● TASK PROMPT: Identify every line of the records that contains the word "chart", and copy each such line in full.

● RECORDS PROVIDED:
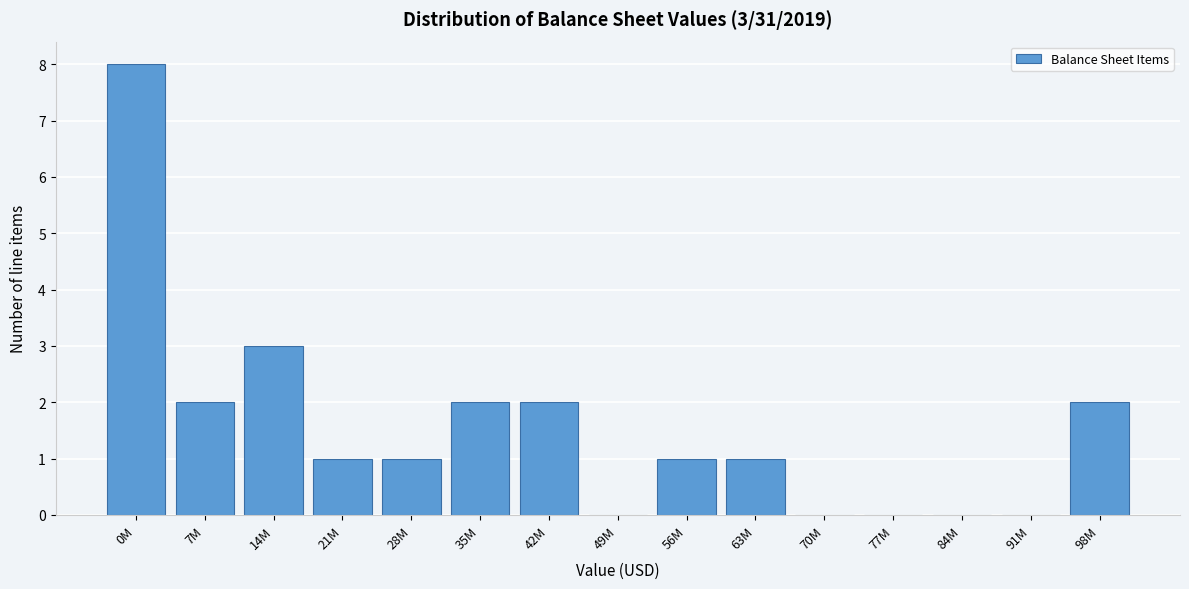

Reading left to right, extract all data points from this chart.

0M=8	7M=2	14M=3	21M=1	28M=1	35M=2	42M=2	49M=0	56M=1	63M=1	70M=0	77M=0	84M=0	91M=0	98M=2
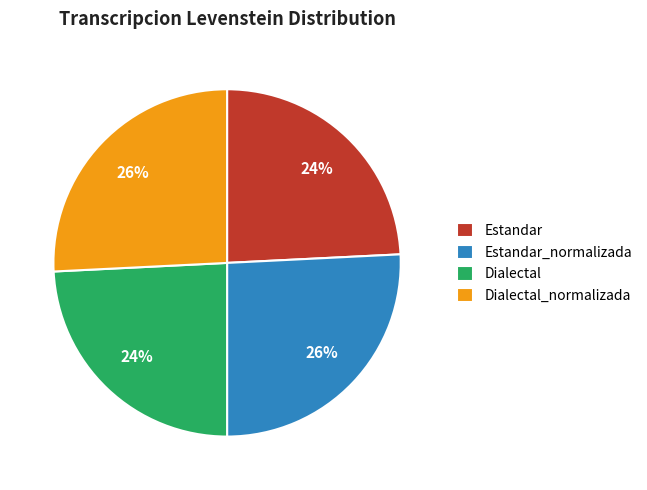

To the nearest percent, what percentage of the pie is Estandar?

24%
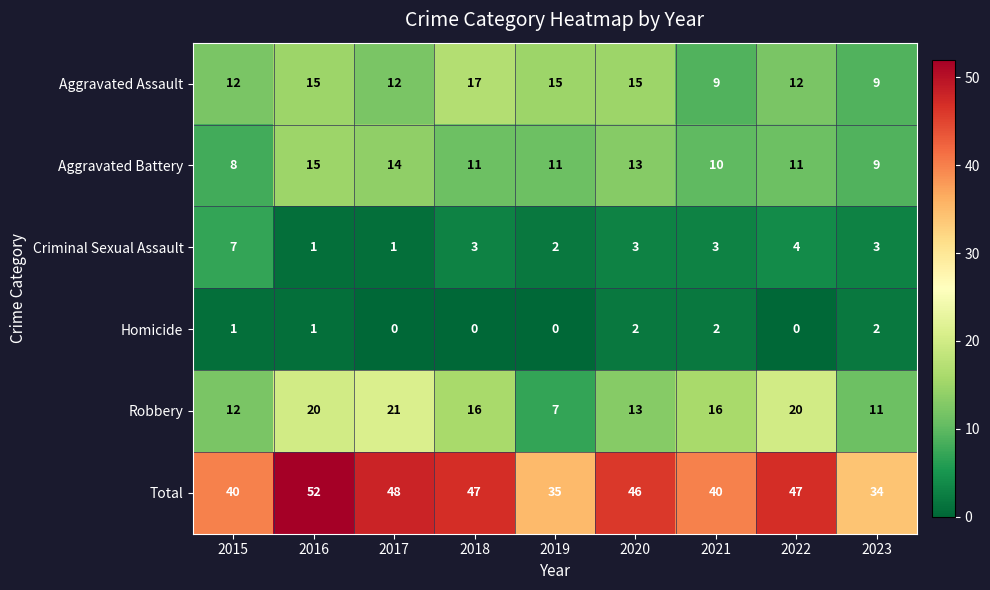

What is the spread (max minus min) of values at 2017?

48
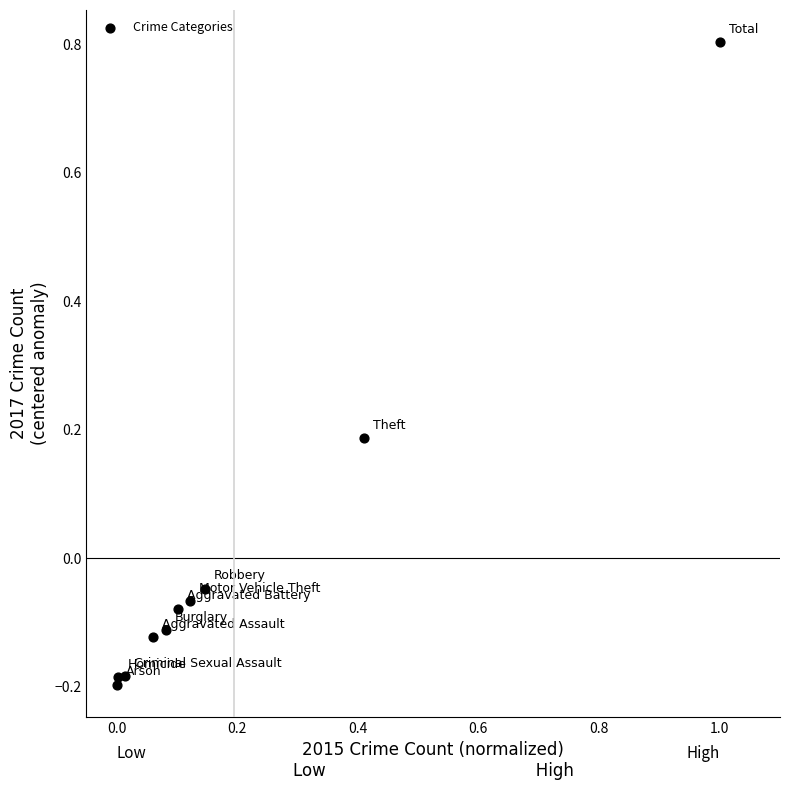

What is the range of Y values (max minus min)?

1.0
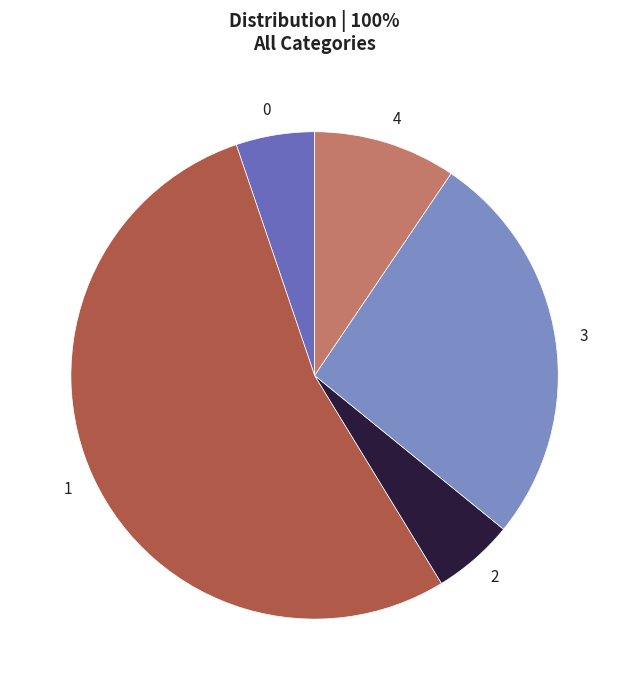

How many slices are in this pie chart?

5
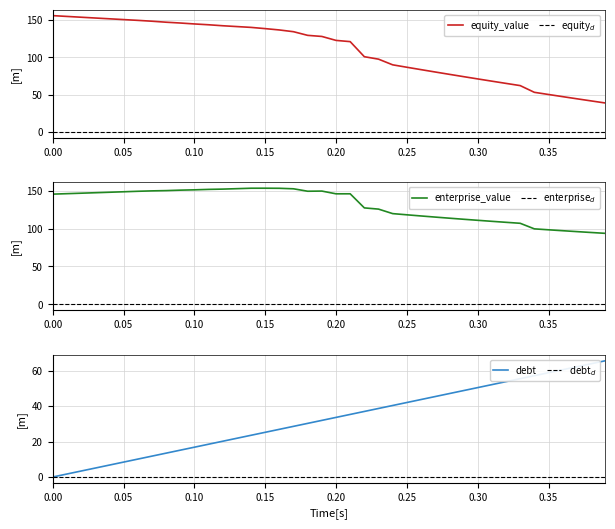

Which series changed the most between 0.06 and 0.21?

equity_value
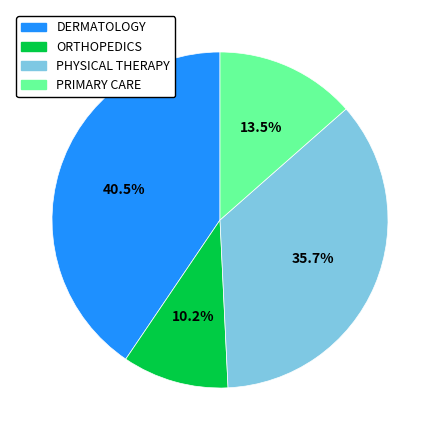

Which slice is the smallest?

ORTHOPEDICS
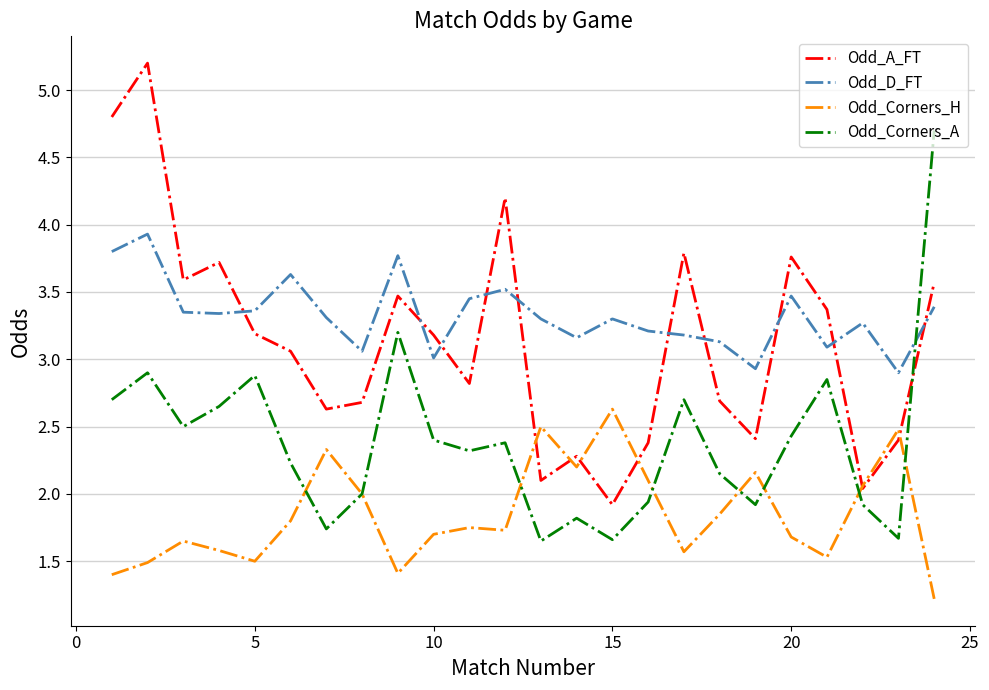

Which series has the largest total across all categories?

Odd_D_FT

● WRITTEN RESPONSE:
Reading left to right, extract all data points from this chart.
How many slices are in this pie chart?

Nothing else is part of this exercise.